My early exhibitions in Denver focused on obsessive mark-making as a way to register anxious and unreliable time, including a large-scale installation at ATC/DEN and a residency at The Firehouse in Longmont that incorporated community-collected ephemeral materials. Subsequent work expanded into transparency, sound, and spatial layering, notably in OVERLOOK at Leon Gallery, where I collaborated with composer Nathan Hall, and through further research in glass casting.
A pivotal shift occurred with The Lilac Hour, a multi-day, multi-building installation in the Ashcroft Ghost Town near Aspen, realized with support from Leon Gallery and the Aspen Historical Society. Viewers moved through interior and exterior spaces at their own pace, encountering works across painting, drawing, textiles, writing, sculpture, and sound. This project established physical movement through space as a primary method for shaping time while observing two dimensional objects.
Ephemerality and sensory experience became central in The Dinner Party, a one-night immersive installation in Boulder supported by The Dairy Arts Center. In collaboration with chef Morgan Bolling, the project used painting, drawing, food, performance, and poetry to explore femme and queer fantasy across overlapping timelines. I have continued this research through additional food-based, performative works, including Cake in the Club commissioned by Black Cube Nomadic Art Museum.
Residencies have played a critical role in my practice. A month-long residency at the La Napoule Foundation in France deepened my research into internal, embodied time, transparency, repetition, water, and porcelain, leading to an invitation to return for a two-person exhibition in 2026. More recently, I participated in Westbound: Art by Train, where I created time-responsive drawing and collage works aboard the California Zephyr and installed them in an abandoned train depot, using travel itself as a temporal framework.
Currently, my research focuses on how different media function as tools for time-telling.
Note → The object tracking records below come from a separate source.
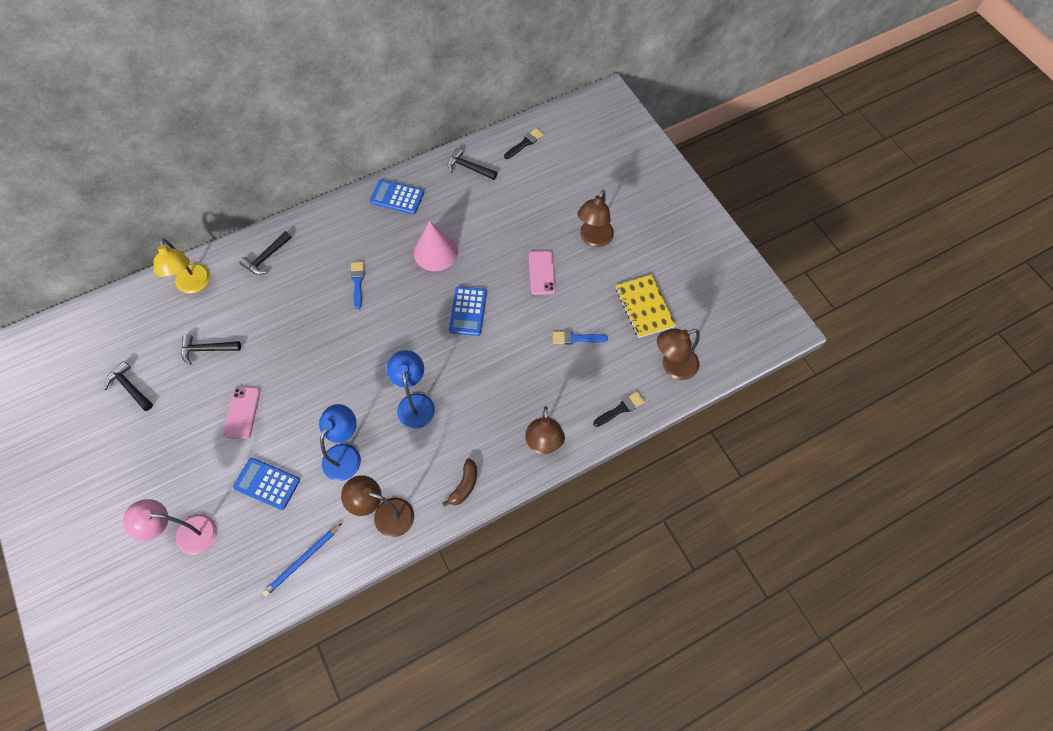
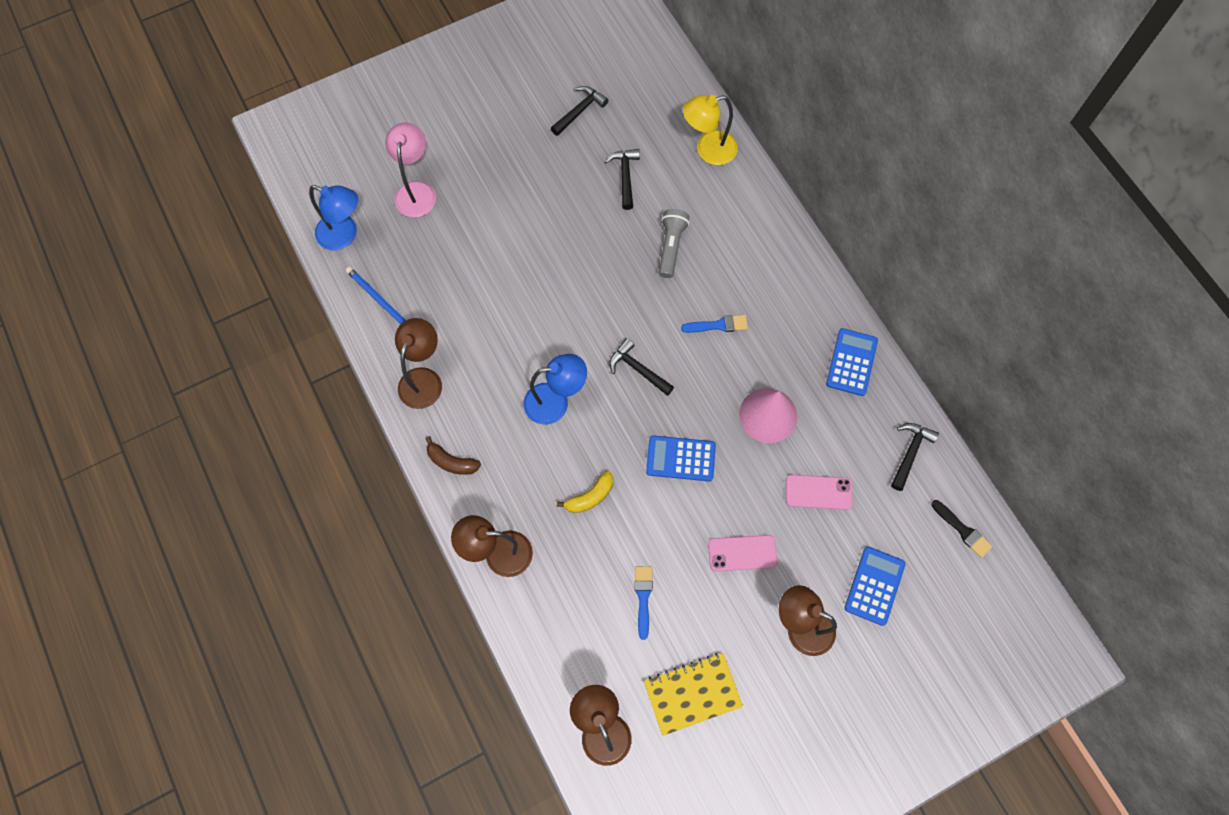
camera: 90 degrees right, 5 degrees up
pink phone [223,387,260,439] -> pink phone moved to [786,475,852,510]
blue calculator [233,458,300,510] -> blue calculator moved to [845,547,906,626]
black hammer [239,231,292,275] -> black hammer moved to [610,338,674,396]
blue lamp [319,404,361,481] -> blue lamp moved to [309,185,358,250]
black brush [593,391,645,427] -> none
none -> yellow banana [557,471,613,513]
none -> grey flashlight [659,209,689,278]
I am developing ceramic, video and performance projects, layered with painting and drawing, that explore multiplicity, the “multi-self,” and fractured timelines, informed by the work of Joan Jonas and physicist Carlo Rovelli. In the studio, I work through automatic painting and drawing, intuitive mark-making, and material accumulation, allowing objects, texts, and images to collide over time.
I believe the artist is a kind of time traveler. Rather than producing static objects, my work aims to create experiences that persist as memory—shaping how time is felt, remembered, and reimagined.